• **EXERCISE MATERIALS**
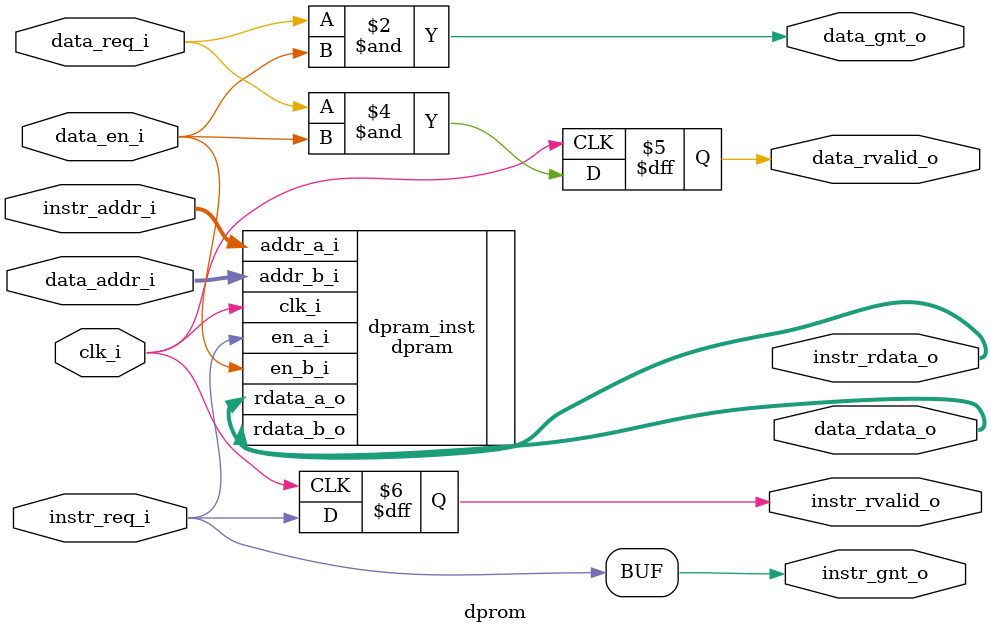
<source format=sv>
module dprom
#(
  parameter ROM_FILE = "../asmtest/testprog.mem",
  parameter ADDR_WIDTH = 8,
  parameter DATA_WIDTH = 32
)
(
  input   logic                   clk_i,
  input   logic                   instr_req_i,
  output  logic                   instr_gnt_o,
  output  logic                   instr_rvalid_o,
  input   logic [ADDR_WIDTH-1:0]  instr_addr_i,
  output  logic [DATA_WIDTH-1:0]  instr_rdata_o,
  input   logic                   data_en_i,
  input   logic                   data_req_i,
  output  logic                   data_gnt_o,
  output  logic                   data_rvalid_o,
  input   logic [ADDR_WIDTH-1:0]  data_addr_i,
  output  logic [DATA_WIDTH-1:0]  data_rdata_o
);

  dpram 
    #(
      .ROM_FILE (ROM_FILE),
      .ADDR_WIDTH( ADDR_WIDTH ),
      .DATA_WIDTH (DATA_WIDTH )
    )
  dpram_inst
    (
      .clk_i ( clk_i ),
      .en_a_i( instr_req_i ),
//      .wr_a_i( 0 ),
      .addr_a_i( instr_addr_i ),
//      .wdata_a_i( 0 ),
      .rdata_a_o( instr_rdata_o ),

      .en_b_i( data_en_i ),
//      .wr_b_i( 0 ),
      .addr_b_i( data_addr_i ),
//      .wdata_b_i( 0 ),
      .rdata_b_o( data_rdata_o )
    );

assign instr_gnt_o = instr_req_i;
always @(posedge clk_i)
begin
  instr_rvalid_o <= instr_req_i;
end

assign data_gnt_o = data_req_i & data_en_i;

always @(posedge clk_i)
begin
  data_rvalid_o <= data_req_i & data_en_i;
end

endmodule

</source>
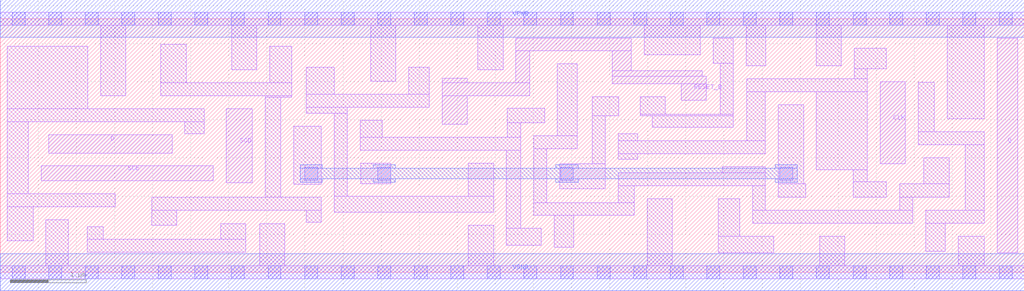
<source format=lef>
# Copyright 2020 The SkyWater PDK Authors
#
# Licensed under the Apache License, Version 2.0 (the "License");
# you may not use this file except in compliance with the License.
# You may obtain a copy of the License at
#
#     https://www.apache.org/licenses/LICENSE-2.0
#
# Unless required by applicable law or agreed to in writing, software
# distributed under the License is distributed on an "AS IS" BASIS,
# WITHOUT WARRANTIES OR CONDITIONS OF ANY KIND, either express or implied.
# See the License for the specific language governing permissions and
# limitations under the License.
#
# SPDX-License-Identifier: Apache-2.0

VERSION 5.7 ;
  NOWIREEXTENSIONATPIN ON ;
  DIVIDERCHAR "/" ;
  BUSBITCHARS "[]" ;
UNITS
  DATABASE MICRONS 200 ;
END UNITS
MACRO sky130_fd_sc_lp__sdfrtp_1
  CLASS CORE ;
  FOREIGN sky130_fd_sc_lp__sdfrtp_1 ;
  ORIGIN  0.000000  0.000000 ;
  SIZE  13.44000 BY  3.330000 ;
  SYMMETRY X Y R90 ;
  SITE unit ;
  PIN D
    ANTENNAGATEAREA  0.159000 ;
    DIRECTION INPUT ;
    USE SIGNAL ;
    PORT
      LAYER li1 ;
        RECT 0.635000 1.565000 2.255000 1.805000 ;
    END
  END D
  PIN Q
    ANTENNADIFFAREA  0.556500 ;
    DIRECTION OUTPUT ;
    USE SIGNAL ;
    PORT
      LAYER li1 ;
        RECT 13.085000 0.255000 13.355000 3.075000 ;
    END
  END Q
  PIN RESET_B
    ANTENNAGATEAREA  0.411000 ;
    DIRECTION INPUT ;
    USE SIGNAL ;
    PORT
      LAYER li1 ;
        RECT 5.800000 1.940000 6.130000 2.320000 ;
        RECT 5.800000 2.320000 6.950000 2.490000 ;
        RECT 5.800000 2.490000 6.130000 2.545000 ;
        RECT 6.770000 2.490000 6.950000 2.905000 ;
        RECT 6.770000 2.905000 8.285000 3.075000 ;
        RECT 8.035000 2.475000 9.270000 2.570000 ;
        RECT 8.035000 2.570000 9.215000 2.645000 ;
        RECT 8.035000 2.645000 8.285000 2.905000 ;
        RECT 8.940000 2.255000 9.270000 2.475000 ;
    END
  END RESET_B
  PIN SCD
    ANTENNAGATEAREA  0.159000 ;
    DIRECTION INPUT ;
    USE SIGNAL ;
    PORT
      LAYER li1 ;
        RECT 2.965000 1.175000 3.310000 2.145000 ;
    END
  END SCD
  PIN SCE
    ANTENNAGATEAREA  0.318000 ;
    DIRECTION INPUT ;
    USE SIGNAL ;
    PORT
      LAYER li1 ;
        RECT 0.540000 1.200000 2.795000 1.395000 ;
    END
  END SCE
  PIN CLK
    ANTENNAGATEAREA  0.315000 ;
    DIRECTION INPUT ;
    USE CLOCK ;
    PORT
      LAYER li1 ;
        RECT 11.550000 1.425000 11.880000 2.500000 ;
    END
  END CLK
  PIN VGND
    DIRECTION INOUT ;
    USE GROUND ;
    PORT
      LAYER met1 ;
        RECT 0.000000 -0.245000 13.440000 0.245000 ;
    END
  END VGND
  PIN VPWR
    DIRECTION INOUT ;
    USE POWER ;
    PORT
      LAYER met1 ;
        RECT 0.000000 3.085000 13.440000 3.575000 ;
    END
  END VPWR
  OBS
    LAYER li1 ;
      RECT  0.000000 -0.085000 13.440000 0.085000 ;
      RECT  0.000000  3.245000 13.440000 3.415000 ;
      RECT  0.090000  0.415000  0.430000 0.860000 ;
      RECT  0.090000  0.860000  1.510000 1.030000 ;
      RECT  0.090000  1.030000  0.370000 1.975000 ;
      RECT  0.090000  1.975000  2.675000 2.145000 ;
      RECT  0.090000  2.145000  1.150000 2.965000 ;
      RECT  0.600000  0.085000  0.895000 0.690000 ;
      RECT  1.145000  0.265000  3.225000 0.435000 ;
      RECT  1.145000  0.435000  1.355000 0.595000 ;
      RECT  1.320000  2.315000  1.650000 3.245000 ;
      RECT  1.990000  0.615000  2.320000 0.815000 ;
      RECT  1.990000  0.815000  4.215000 0.985000 ;
      RECT  2.110000  2.315000  3.825000 2.485000 ;
      RECT  2.110000  2.485000  2.440000 2.995000 ;
      RECT  2.425000  1.815000  2.675000 1.975000 ;
      RECT  2.895000  0.435000  3.225000 0.635000 ;
      RECT  3.040000  2.655000  3.370000 3.245000 ;
      RECT  3.405000  0.085000  3.735000 0.635000 ;
      RECT  3.480000  0.985000  3.685000 2.295000 ;
      RECT  3.480000  2.295000  3.825000 2.315000 ;
      RECT  3.540000  2.485000  3.825000 2.965000 ;
      RECT  3.855000  1.155000  4.215000 1.915000 ;
      RECT  4.015000  0.655000  4.215000 0.815000 ;
      RECT  4.020000  2.085000  4.555000 2.165000 ;
      RECT  4.020000  2.165000  5.630000 2.335000 ;
      RECT  4.020000  2.335000  4.385000 2.690000 ;
      RECT  4.385000  0.785000  6.475000 0.995000 ;
      RECT  4.385000  0.995000  4.555000 2.085000 ;
      RECT  4.725000  1.600000  6.835000 1.770000 ;
      RECT  4.725000  1.770000  5.015000 1.995000 ;
      RECT  4.735000  1.165000  5.125000 1.430000 ;
      RECT  4.865000  2.505000  5.195000 3.245000 ;
      RECT  5.365000  2.335000  5.630000 2.690000 ;
      RECT  6.145000  0.085000  6.475000 0.615000 ;
      RECT  6.145000  0.995000  6.475000 1.430000 ;
      RECT  6.270000  2.660000  6.600000 3.245000 ;
      RECT  6.645000  0.355000  7.100000 0.575000 ;
      RECT  6.645000  0.575000  6.835000 1.600000 ;
      RECT  6.655000  1.770000  6.835000 1.960000 ;
      RECT  6.655000  1.960000  7.145000 2.150000 ;
      RECT  7.005000  0.745000  8.320000 0.915000 ;
      RECT  7.005000  0.915000  7.175000 1.620000 ;
      RECT  7.005000  1.620000  7.575000 1.790000 ;
      RECT  7.270000  0.325000  7.530000 0.745000 ;
      RECT  7.315000  1.790000  7.575000 2.735000 ;
      RECT  7.345000  1.095000  7.940000 1.425000 ;
      RECT  7.770000  1.425000  7.940000 2.055000 ;
      RECT  7.770000  2.055000  8.120000 2.305000 ;
      RECT  8.110000  0.915000  8.320000 1.135000 ;
      RECT  8.110000  1.135000 10.045000 1.305000 ;
      RECT  8.110000  1.485000  8.370000 1.555000 ;
      RECT  8.110000  1.555000 10.045000 1.725000 ;
      RECT  8.110000  1.725000  8.370000 1.815000 ;
      RECT  8.400000  2.055000  9.620000 2.075000 ;
      RECT  8.400000  2.075000  8.730000 2.305000 ;
      RECT  8.455000  2.855000  9.190000 3.245000 ;
      RECT  8.490000  0.085000  8.820000 0.965000 ;
      RECT  8.560000  1.905000  9.620000 2.055000 ;
      RECT  9.360000  2.745000  9.620000 3.075000 ;
      RECT  9.425000  0.255000 10.155000 0.475000 ;
      RECT  9.425000  0.475000  9.705000 0.965000 ;
      RECT  9.450000  2.075000  9.620000 2.745000 ;
      RECT  9.480000  1.305000 10.045000 1.385000 ;
      RECT  9.790000  2.710000 10.050000 3.245000 ;
      RECT  9.800000  1.725000 10.045000 2.370000 ;
      RECT  9.800000  2.370000 11.380000 2.540000 ;
      RECT  9.875000  0.645000 11.980000 0.815000 ;
      RECT  9.875000  0.815000 10.045000 1.135000 ;
      RECT 10.215000  0.985000 10.575000 1.165000 ;
      RECT 10.215000  1.165000 10.545000 2.200000 ;
      RECT 10.715000  1.345000 11.380000 2.370000 ;
      RECT 10.715000  2.710000 11.040000 3.245000 ;
      RECT 10.755000  0.085000 11.085000 0.475000 ;
      RECT 11.200000  0.985000 11.630000 1.185000 ;
      RECT 11.200000  1.185000 11.380000 1.345000 ;
      RECT 11.210000  2.540000 11.380000 2.670000 ;
      RECT 11.210000  2.670000 11.630000 2.940000 ;
      RECT 11.810000  0.815000 11.980000 0.985000 ;
      RECT 11.810000  0.985000 12.455000 1.165000 ;
      RECT 12.050000  1.675000 12.915000 1.845000 ;
      RECT 12.050000  1.845000 12.260000 2.495000 ;
      RECT 12.125000  1.165000 12.455000 1.505000 ;
      RECT 12.150000  0.275000 12.405000 0.645000 ;
      RECT 12.150000  0.645000 12.915000 0.815000 ;
      RECT 12.430000  2.015000 12.915000 3.245000 ;
      RECT 12.575000  0.085000 12.915000 0.475000 ;
      RECT 12.665000  0.815000 12.915000 1.675000 ;
    LAYER mcon ;
      RECT  0.155000 -0.085000  0.325000 0.085000 ;
      RECT  0.155000  3.245000  0.325000 3.415000 ;
      RECT  0.635000 -0.085000  0.805000 0.085000 ;
      RECT  0.635000  3.245000  0.805000 3.415000 ;
      RECT  1.115000 -0.085000  1.285000 0.085000 ;
      RECT  1.115000  3.245000  1.285000 3.415000 ;
      RECT  1.595000 -0.085000  1.765000 0.085000 ;
      RECT  1.595000  3.245000  1.765000 3.415000 ;
      RECT  2.075000 -0.085000  2.245000 0.085000 ;
      RECT  2.075000  3.245000  2.245000 3.415000 ;
      RECT  2.555000 -0.085000  2.725000 0.085000 ;
      RECT  2.555000  3.245000  2.725000 3.415000 ;
      RECT  3.035000 -0.085000  3.205000 0.085000 ;
      RECT  3.035000  3.245000  3.205000 3.415000 ;
      RECT  3.515000 -0.085000  3.685000 0.085000 ;
      RECT  3.515000  3.245000  3.685000 3.415000 ;
      RECT  3.995000 -0.085000  4.165000 0.085000 ;
      RECT  3.995000  1.210000  4.165000 1.380000 ;
      RECT  3.995000  3.245000  4.165000 3.415000 ;
      RECT  4.475000 -0.085000  4.645000 0.085000 ;
      RECT  4.475000  3.245000  4.645000 3.415000 ;
      RECT  4.955000 -0.085000  5.125000 0.085000 ;
      RECT  4.955000  1.210000  5.125000 1.380000 ;
      RECT  4.955000  3.245000  5.125000 3.415000 ;
      RECT  5.435000 -0.085000  5.605000 0.085000 ;
      RECT  5.435000  3.245000  5.605000 3.415000 ;
      RECT  5.915000 -0.085000  6.085000 0.085000 ;
      RECT  5.915000  3.245000  6.085000 3.415000 ;
      RECT  6.395000 -0.085000  6.565000 0.085000 ;
      RECT  6.395000  3.245000  6.565000 3.415000 ;
      RECT  6.875000 -0.085000  7.045000 0.085000 ;
      RECT  6.875000  3.245000  7.045000 3.415000 ;
      RECT  7.355000 -0.085000  7.525000 0.085000 ;
      RECT  7.355000  1.210000  7.525000 1.380000 ;
      RECT  7.355000  3.245000  7.525000 3.415000 ;
      RECT  7.835000 -0.085000  8.005000 0.085000 ;
      RECT  7.835000  3.245000  8.005000 3.415000 ;
      RECT  8.315000 -0.085000  8.485000 0.085000 ;
      RECT  8.315000  3.245000  8.485000 3.415000 ;
      RECT  8.795000 -0.085000  8.965000 0.085000 ;
      RECT  8.795000  3.245000  8.965000 3.415000 ;
      RECT  9.275000 -0.085000  9.445000 0.085000 ;
      RECT  9.275000  3.245000  9.445000 3.415000 ;
      RECT  9.755000 -0.085000  9.925000 0.085000 ;
      RECT  9.755000  3.245000  9.925000 3.415000 ;
      RECT 10.235000 -0.085000 10.405000 0.085000 ;
      RECT 10.235000  1.210000 10.405000 1.380000 ;
      RECT 10.235000  3.245000 10.405000 3.415000 ;
      RECT 10.715000 -0.085000 10.885000 0.085000 ;
      RECT 10.715000  3.245000 10.885000 3.415000 ;
      RECT 11.195000 -0.085000 11.365000 0.085000 ;
      RECT 11.195000  3.245000 11.365000 3.415000 ;
      RECT 11.675000 -0.085000 11.845000 0.085000 ;
      RECT 11.675000  3.245000 11.845000 3.415000 ;
      RECT 12.155000 -0.085000 12.325000 0.085000 ;
      RECT 12.155000  3.245000 12.325000 3.415000 ;
      RECT 12.635000 -0.085000 12.805000 0.085000 ;
      RECT 12.635000  3.245000 12.805000 3.415000 ;
      RECT 13.115000 -0.085000 13.285000 0.085000 ;
      RECT 13.115000  3.245000 13.285000 3.415000 ;
    LAYER met1 ;
      RECT  3.935000 1.180000  4.225000 1.225000 ;
      RECT  3.935000 1.225000 10.465000 1.365000 ;
      RECT  3.935000 1.365000  4.225000 1.410000 ;
      RECT  4.895000 1.180000  5.185000 1.225000 ;
      RECT  4.895000 1.365000  5.185000 1.410000 ;
      RECT  7.295000 1.180000  7.585000 1.225000 ;
      RECT  7.295000 1.365000  7.585000 1.410000 ;
      RECT 10.175000 1.180000 10.465000 1.225000 ;
      RECT 10.175000 1.365000 10.465000 1.410000 ;
  END
END sky130_fd_sc_lp__sdfrtp_1
END LIBRARY

</source>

• **EXERCISE REQUIREMENTS**
Return word for word the lines above from the line with "9.620000 3.075000 ;" to the line with "11.380000 1.345000 ;", including both and leaving out all others.

• **ANSWER TO THIS EXERCISE**
      RECT  9.360000  2.745000  9.620000 3.075000 ;
      RECT  9.425000  0.255000 10.155000 0.475000 ;
      RECT  9.425000  0.475000  9.705000 0.965000 ;
      RECT  9.450000  2.075000  9.620000 2.745000 ;
      RECT  9.480000  1.305000 10.045000 1.385000 ;
      RECT  9.790000  2.710000 10.050000 3.245000 ;
      RECT  9.800000  1.725000 10.045000 2.370000 ;
      RECT  9.800000  2.370000 11.380000 2.540000 ;
      RECT  9.875000  0.645000 11.980000 0.815000 ;
      RECT  9.875000  0.815000 10.045000 1.135000 ;
      RECT 10.215000  0.985000 10.575000 1.165000 ;
      RECT 10.215000  1.165000 10.545000 2.200000 ;
      RECT 10.715000  1.345000 11.380000 2.370000 ;
      RECT 10.715000  2.710000 11.040000 3.245000 ;
      RECT 10.755000  0.085000 11.085000 0.475000 ;
      RECT 11.200000  0.985000 11.630000 1.185000 ;
      RECT 11.200000  1.185000 11.380000 1.345000 ;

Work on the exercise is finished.